RESENHA: Madame Bovary - Gustave Flaubert


          Obra máxima do francês Gustave Flaubert, "Madame Bovary" foi publicada originalmente em 1856, em formato de folhetim. O romance, que foi acusado de ferir a moralidade e a religião, levou cinco anos para ser escrito e é considerado um dos maiores percussores do realismo. Ao contrário do que estamos acostumados a ver em um grande clássico, não temos aqui nenhum retrato político de sua época e a obra não tem a mínima pretensão de retratar um período específico da história de seu país. O que Flaubert aqui faz é voltar o olhar para o que há de mais ordinário e pueril na existência humana. Como resultado, temos uma narrativa desprovida de ação e que se passa em grande parte no campo psicológico das personagens. A história sequer tem vilão (e muito menos herói), ela apenas retrata a vida como ela é, com todos os seus desencontros, absurdos e falta de sentido. Não por acaso, a ambientação se dá na província, longe da agitada Paris, um ambiente mais íntimo e propício para observar mais de perto as mesquinharias que permeiam o nosso rastejar aqui na Terra.

          E é neste contexto interiorano que vamos acompanhar a vida conjugal de Charles e Emma. Ele, um medíocre médico de segunda categoria desprovido de ambições; ela, alma inquieta e entediada que sonha em alçar voo mas se vê presa a sua condição terrestre. Com uma deliciosa ironia (que faz deboche ao romantismo), Flaubert nos coloca a par de todas as nuances de um casamento infeliz. A derrocada de Emma, que busca preencher o seu vazio existencial com casos extraconjugais e compras supérfluas, pode ser sentida página à página, apesar de muito pouco ser dito claramente. É o tipo de narrativa que se desenvolve muito no não dito, com o autor inclusive se "escondendo" ao máximo e deixando para o leitor o trabalho de julgar e tirar as próprias conclusões. A própria figura de Emma, ao mesmo tempo tão sórdida e enigmática, parece brincar com os nossos sentimentos, exercendo ora fascínio, ora repulsa, e às vezes até excitação nos momentos em que há certo flerte com o erotismo. Ela é a perfeita personificação da mulher infeliz, entediada e incompreendida que deixaria uma marca indelével na literatura mundial e que ecoaria em muitas outras personagens femininas ao longo dos séculos, inclusive em "Anna Kariênina" de Tolstói, onde podemos perceber uma clara influência.


          Flaubert era um escritor altamente perfeccionista, do tipo que corrigia e fazia cortes incansáveis em seu texto de maneira que beirava a obsessão, e isso pode ser sentido em "Madame Bovary", seu primeiro romance publicado.
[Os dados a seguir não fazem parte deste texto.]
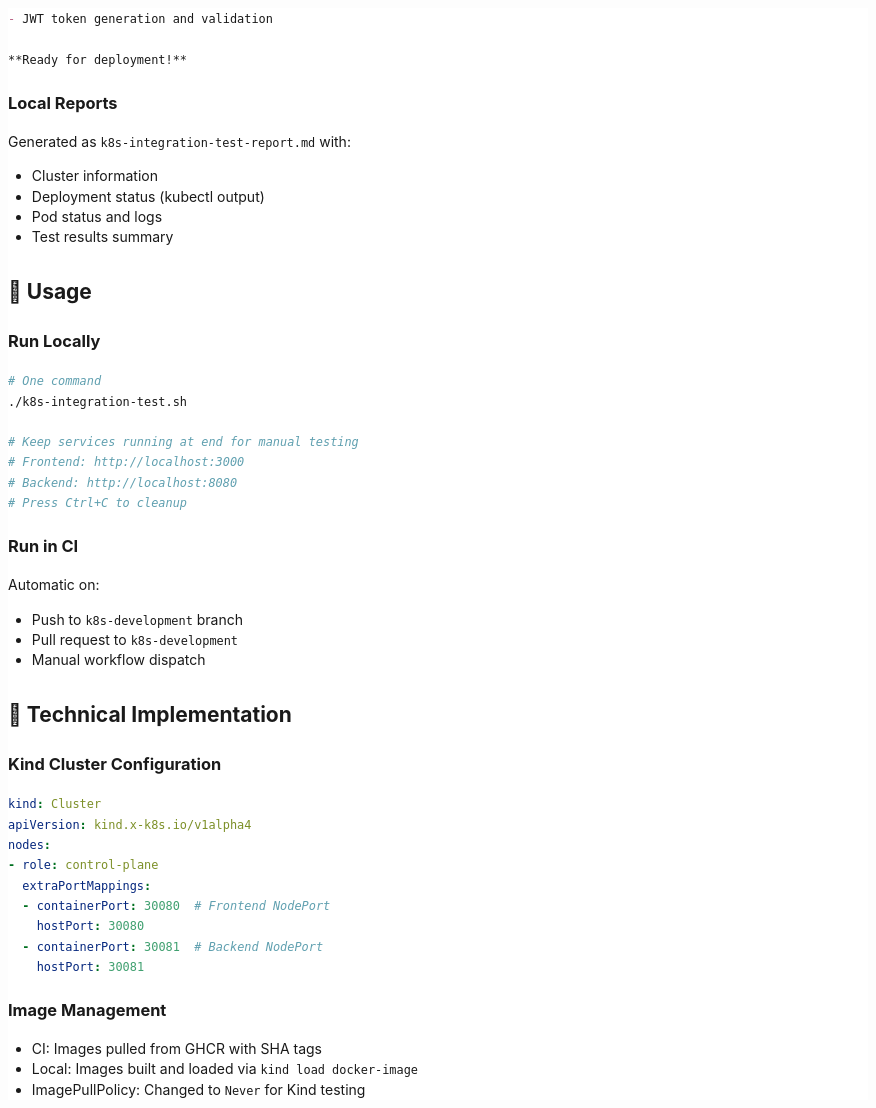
 ```markdown
- JWT token generation and validation

**Ready for deployment!**
```

### Local Reports
Generated as `k8s-integration-test-report.md` with:
- Cluster information
- Deployment status (kubectl output)
- Pod status and logs
- Test results summary

## 🚀 Usage

### Run Locally
```bash
# One command
./k8s-integration-test.sh

# Keep services running at end for manual testing
# Frontend: http://localhost:3000
# Backend: http://localhost:8080
# Press Ctrl+C to cleanup
```

### Run in CI
Automatic on:
- Push to `k8s-development` branch
- Pull request to `k8s-development`
- Manual workflow dispatch

## 🔧 Technical Implementation

### Kind Cluster Configuration
```yaml
kind: Cluster
apiVersion: kind.x-k8s.io/v1alpha4
nodes:
- role: control-plane
  extraPortMappings:
  - containerPort: 30080  # Frontend NodePort
    hostPort: 30080
  - containerPort: 30081  # Backend NodePort
    hostPort: 30081
```

### Image Management
- CI: Images pulled from GHCR with SHA tags
- Local: Images built and loaded via `kind load docker-image`
- ImagePullPolicy: Changed to `Never` for Kind testing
Percebe-se um claro cuidado no desenvolvimento do enredo e também na construção das personagens. Como já mencionado, é um romance em que há pouca ação, o narrador pouco se mostra e os diálogos são escassos, mesmo assim o leitor fica com a sensação de que não está perdendo nada, pois os monólogos e o "não dito" transmitem muito bem o estado de espírito das personagens. É uma leitura muito gostosa e que coloca o leitor na posição privilegiada de um voyeur, permitindo-o acompanhar de perto o que acontece de mais íntimo na alma de suas personagens.
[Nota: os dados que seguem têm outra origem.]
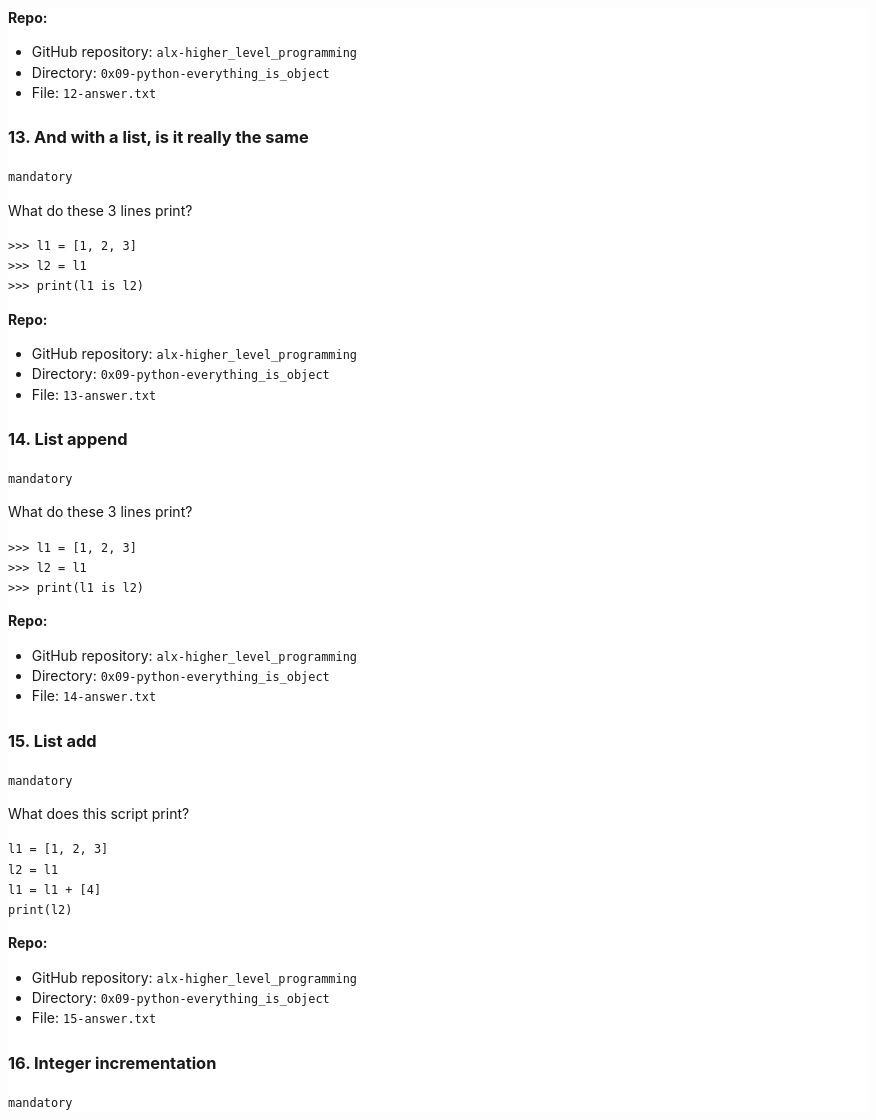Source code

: **Repo:**
- GitHub repository: `alx-higher_level_programming`
- Directory: `0x09-python-everything_is_object`
- File: `12-answer.txt`

### 13. And with a list, is it really the same
`mandatory`

What do these 3 lines print?
```
>>> l1 = [1, 2, 3]
>>> l2 = l1
>>> print(l1 is l2)
```

**Repo:**
- GitHub repository: `alx-higher_level_programming`
- Directory: `0x09-python-everything_is_object`
- File: `13-answer.txt`

### 14. List append
`mandatory`

What do these 3 lines print?
```
>>> l1 = [1, 2, 3]
>>> l2 = l1
>>> print(l1 is l2)
```

**Repo:**
- GitHub repository: `alx-higher_level_programming`
- Directory: `0x09-python-everything_is_object`
- File: `14-answer.txt`

### 15. List add
`mandatory`

What does this script print?
```
l1 = [1, 2, 3]
l2 = l1
l1 = l1 + [4]
print(l2)
```

**Repo:**
- GitHub repository: `alx-higher_level_programming`
- Directory: `0x09-python-everything_is_object`
- File: `15-answer.txt`

### 16. Integer incrementation
`mandatory`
          Saio da leitura com um sentimento muito ambíguo, e ainda não definido, em relação a Emma. Acho muito difícil julgar a vida de alguém, mesmo de alguém fictício. Por mais que possamos sentir empatia, ainda somos incapazes de sentir a dor e a alegria de outro de forma plena. Ainda que gostemos de pensar o contrário, aquilo que trazemos no mais recôndito do coração e do espírito é completamente intransponível e pessoal, um peso (ou uma alegria) que devemos carregar sozinhos até o fim. Emma carregou, tentou buscar as respostas nos livros que lia, nos prazeres da carne, nas compras supérfluas, mas, por mais que tenha se rastejado e se debatido, nada disso a preencheu, morreu incompreendida e ainda foi sepultada com aquilo que mais abominava, seu vestido de noiva. Alma solitária, seu coração não encontrou conexões reais em sua passagem pela Terra. Não a julgo, às vezes estamos fadados a isso e não há muito o que fazer, a gente simplesmente vai aguentando até que um dia acordamos e chegamos a conclusão de que simplesmente não vale mais a pena.